### Fragment van pagina
_ _ _ _
Met inmiddels meer dan 2500 besmette bedrijven zorgt blauwtong voor onrust in de agrarische sector. En ook tot speculaties over de herkomst en verspreiding. De Wageningse universiteit doet intussen onderzoek.
Hoe komt het blauwtongvirus ineens in Nederland terecht? Sieta van Keimpema, voorvrouw van Farmers Defence Force (FDF) en kandidaat-Kamerlid voor Belang van Nederland (BVNL), heeft zo haar vermoedens. Zij richtte in een videoboodschap haar pijlen op goederentreinen met Italiaans huisvuil, op weg naar de verbrandingsoven in Amsterdam.
Een verhaal dat op het eerste gehoor best aannemelijk klinkt. De Nederlandse besmettingen betreffen immers het serotype 3, een blauwtongvariant die in Europa verder alleen in Italië voorkomt. En blauwtong wordt verspreid door knutten: kleine mugjes die zich best in een warme wagon vol groente-, fruit- en tuinafval zouden kunnen verschansen. Bovendien rijden die afvaltreinen vanuit het zuidoosten Amsterdam binnen, precies langs het gebied waar de eerste Nederlandse blauwtonggevallen opdoken.
Toch is die besmettingsroute zo goed als uitgesloten, constateren wetenschappers van Wageningen Bioveterinary Research in Lelystad. De variant die in Nederland aanwezig is, verschilt daarvoor te sterk van het virus dat in Italië rondwaart. Ook met Israël en Zuid-Afrika, andere landen waar serotype 3 voorkomt, is geen verband gevonden. Waar het virus dan wél vandaan komt? Dat is lastig te achterhalen. „Bij de vorige uitbraak in 2006 kwamen we daar ook niet precies achter”, benadrukt epidemioloog Armin Elbers. Hij onderzoekt momenteel welke knutten het virus precies verspreiden.
Op welke manieren kan het virus in Nederland zijn gekomen?
Elbers: „In veel landen in Zuid-Europa en Afrika komt blauwtong altijd voor; in Nederland duikt het virus af en toe op. In 2006 was één van de mogelijke verklaringen bijvoorbeeld dat er besmette knutten waren meegekomen met in Kenia geteelde rozen. Zo zijn er meer routes mogelijk. Er was destijds bijvoorbeeld ook een groot paardensportevenement in Aken; ook bij het transport van paarden kunnen knutten meekomen. Zo kunnen dieren die uit het buitenland geïmporteerd worden dus een besmettingsroute vormen, net als andere producten op vliegvelden.”
Wat voor onderzoek doet u momenteel?
_ _ _ _
### Onderzochte gegevens
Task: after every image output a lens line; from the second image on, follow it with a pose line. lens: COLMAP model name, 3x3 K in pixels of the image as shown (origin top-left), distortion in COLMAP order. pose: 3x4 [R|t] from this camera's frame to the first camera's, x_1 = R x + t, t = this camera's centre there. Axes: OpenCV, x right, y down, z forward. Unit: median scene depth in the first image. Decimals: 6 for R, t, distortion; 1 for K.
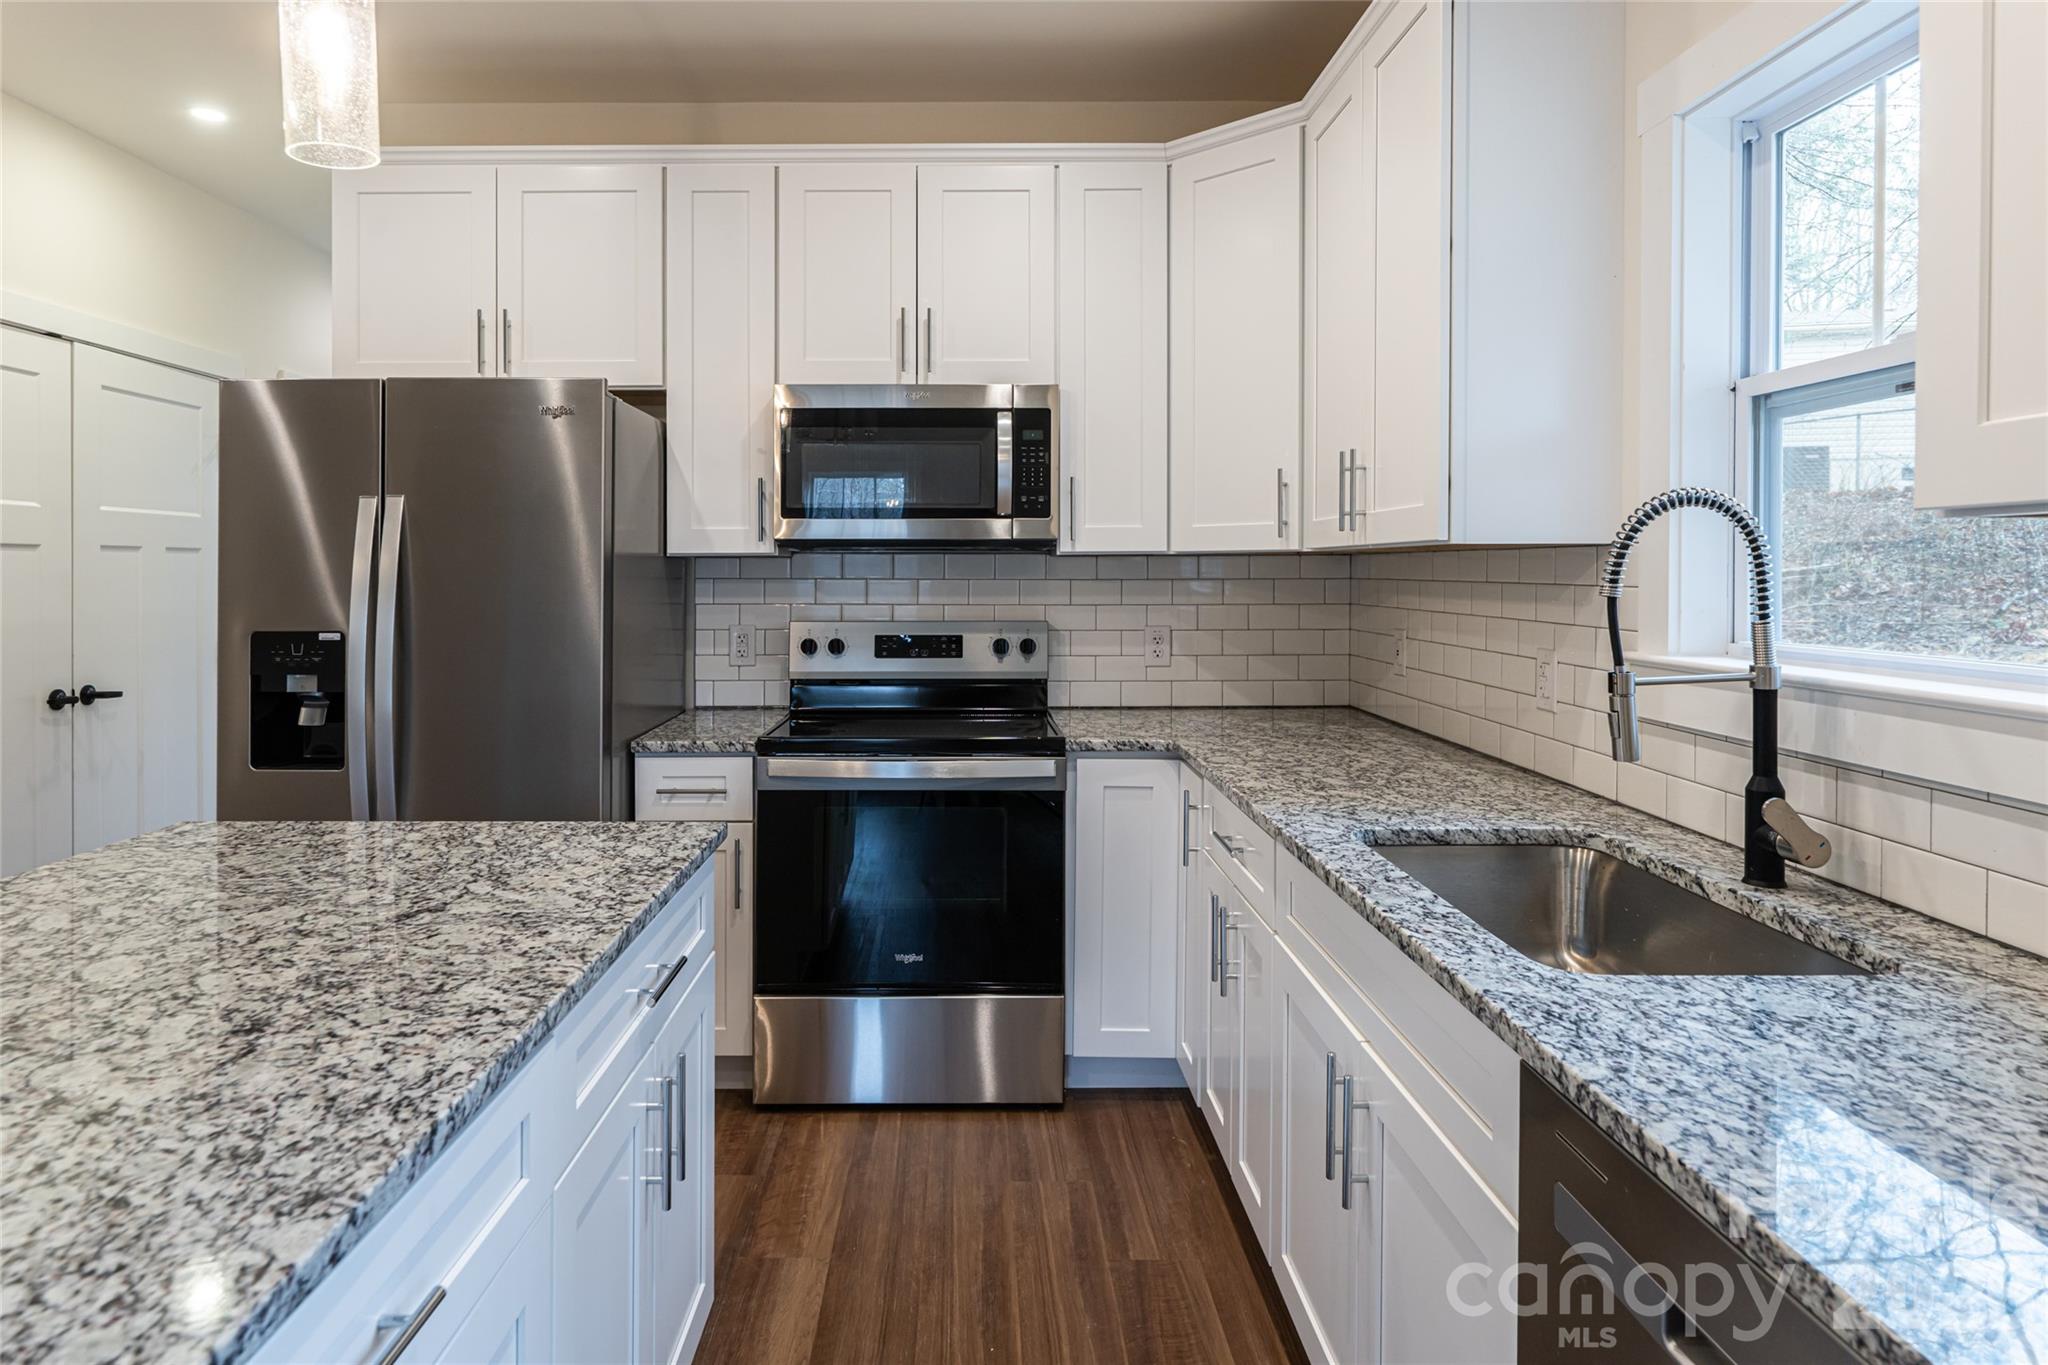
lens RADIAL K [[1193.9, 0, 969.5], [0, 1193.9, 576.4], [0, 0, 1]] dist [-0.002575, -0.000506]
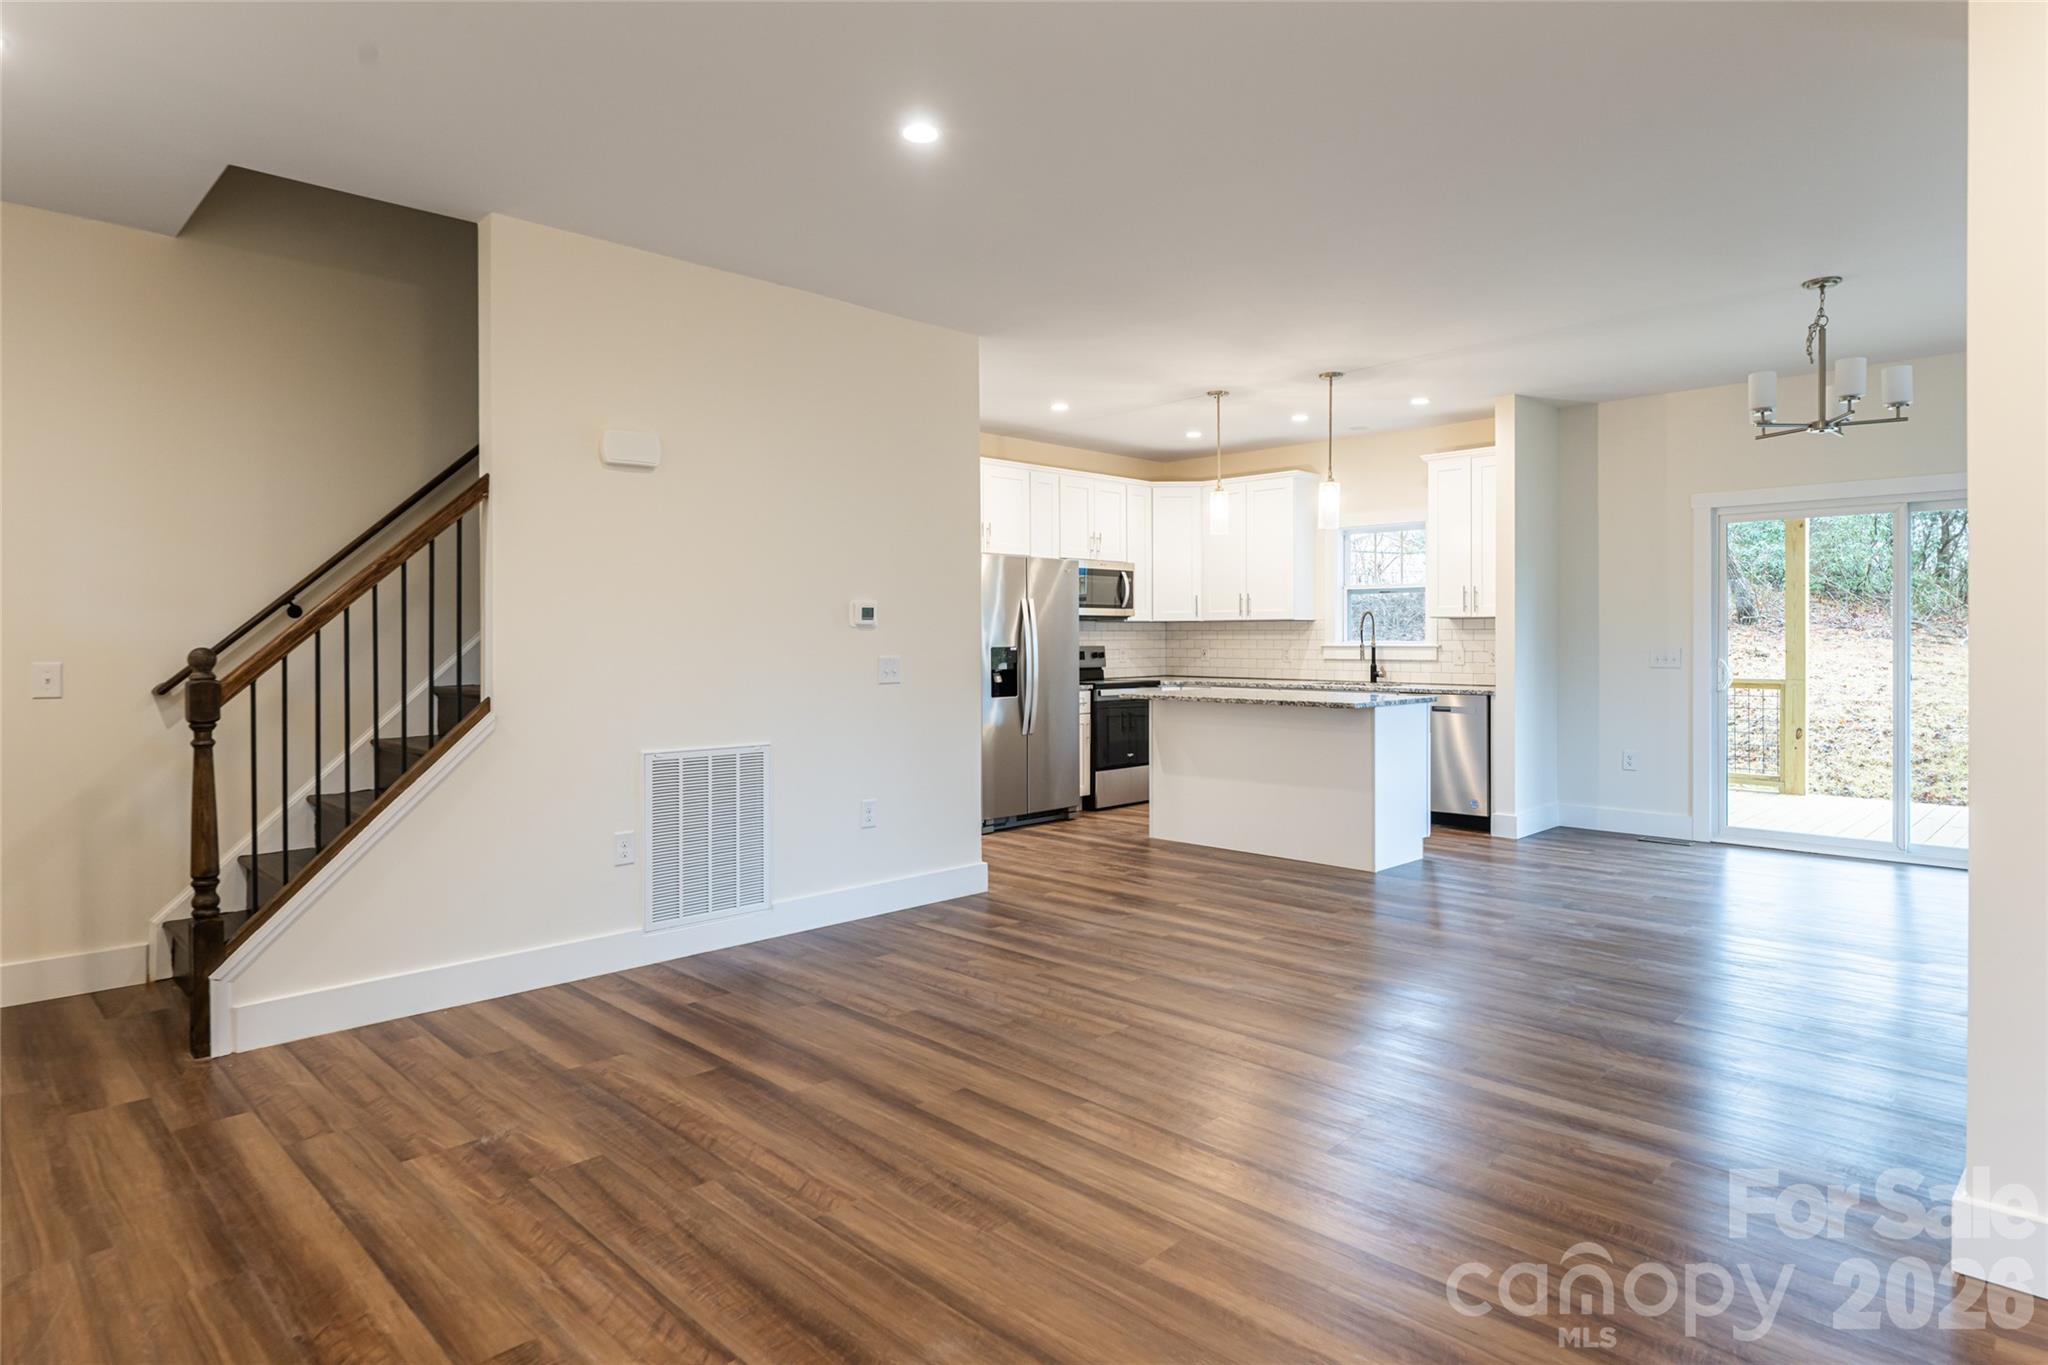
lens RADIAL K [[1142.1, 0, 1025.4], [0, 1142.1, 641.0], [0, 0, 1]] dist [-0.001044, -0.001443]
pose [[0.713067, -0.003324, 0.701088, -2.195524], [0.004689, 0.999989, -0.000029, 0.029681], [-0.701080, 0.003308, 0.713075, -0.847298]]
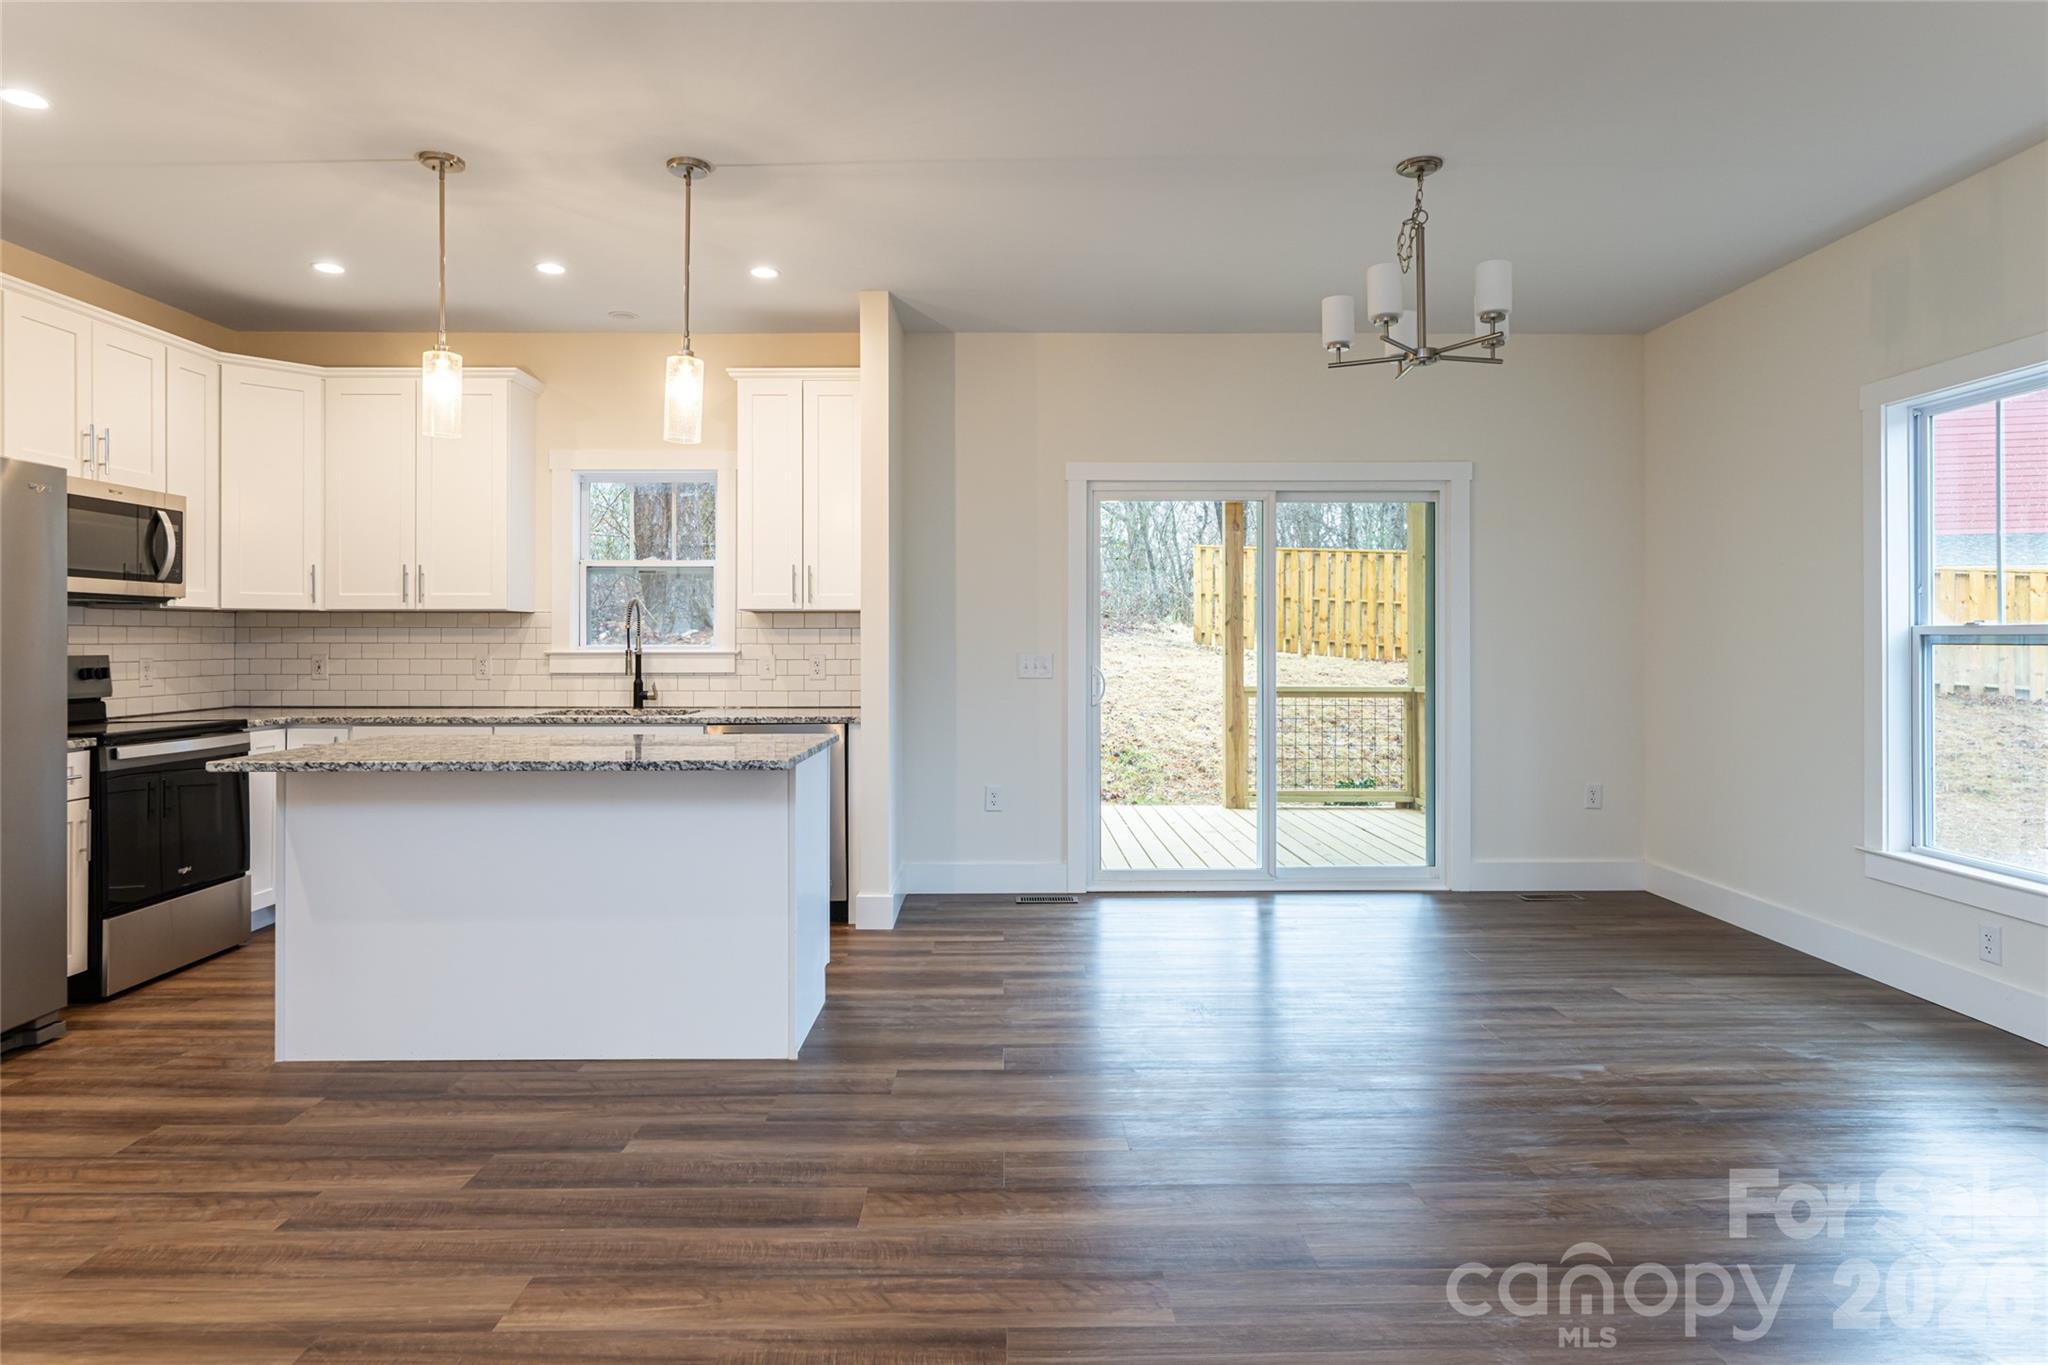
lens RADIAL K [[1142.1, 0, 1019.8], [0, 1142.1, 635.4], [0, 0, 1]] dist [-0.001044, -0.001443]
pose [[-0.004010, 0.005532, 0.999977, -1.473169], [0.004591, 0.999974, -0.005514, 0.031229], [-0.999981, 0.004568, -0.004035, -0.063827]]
_ _ _ _
### Lijst met opdrachten
a) Kun je uit het artikel over blauwtong letterlijk het stuk overnemen dat begint bij "Hoe komt het" en doorloopt tot en met "Nederlandse blauwtonggevallen opdoken."?
b) Kun je het artikel over blauwtong voortzetten vanaf het punt waar het ophoudt?

### Antwoorden op opdrachten
a)
Hoe komt het blauwtongvirus ineens in Nederland terecht? Sieta van Keimpema, voorvrouw van Farmers Defence Force (FDF) en kandidaat-Kamerlid voor Belang van Nederland (BVNL), heeft zo haar vermoedens. Zij richtte in een videoboodschap haar pijlen op goederentreinen met Italiaans huisvuil, op weg naar de verbrandingsoven in Amsterdam.
Een verhaal dat op het eerste gehoor best aannemelijk klinkt. De Nederlandse besmettingen betreffen immers het serotype 3, een blauwtongvariant die in Europa verder alleen in Italië voorkomt. En blauwtong wordt verspreid door knutten: kleine mugjes die zich best in een warme wagon vol groente-, fruit- en tuinafval zouden kunnen verschansen. Bovendien rijden die afvaltreinen vanuit het zuidoosten Amsterdam binnen, precies langs het gebied waar de eerste Nederlandse blauwtonggevallen opdoken.

b)
„We hebben de afgelopen weken bij meerdere besmette bedrijven via insectenvallen knutten gevangen. Daar kunnen –zeker op warmere dagen– duizenden knutten per meting in terecht komen. Die worden vervolgens onder meer gesorteerd op soort en of ze al eerder een dier hebben gestoken. Er leven in Nederland meer dan dertig soorten knutten; bij een gemiddelde veehouderij treffen we zo’n twaalf à veertien soorten aan. Zo hopen we erachter te komen welke knutten het virus verspreiden, en of dat nog verschilt met de gegevens van de vorige uitbraak in 2006 en 2007. Misschien kan dat mede verklaren waarom het virus zich dit keer sneller heeft verspreid.”
Hoe kan zo’n virus ineens de sprong naar Nederland maken? Is dat dan altijd via een knuttensoort die ook hier voorkomt?
„Dat hoeft niet. Het kan zijn dat een besmette knut vanuit het buitenland meekomt met een transport. Als die hier een dier besmet, zijn onze inheemse knutten in staat om het virus verder te verspreiden. Maar het kan ook zo zijn dat een inheemse knut een besmet dier steekt dat net naar Nederland is vervoerd. Die knut kan vervolgens die besmetting overdragen naar Nederlandse koeien of schapen.”
Vanuit de agrarische sector klinkt ook kritiek op de plannen voor meer waterrijke natuur. Die zou de verspreiding versnellen door het hoge aantal knutten. Klopt dat?
„Nee. Knutten komen overal voor. Ze hebben wel iets van water nodig, maar zitten op veel verschillende plekken. Ze broeden in boomstronken, rottende bladeren, in de modder van slootkanten en in de mest van koeien. Vaak wel een bee-tje op de rand tussen nat en droog, maar dat soort plekken vind je in Nederland overal.”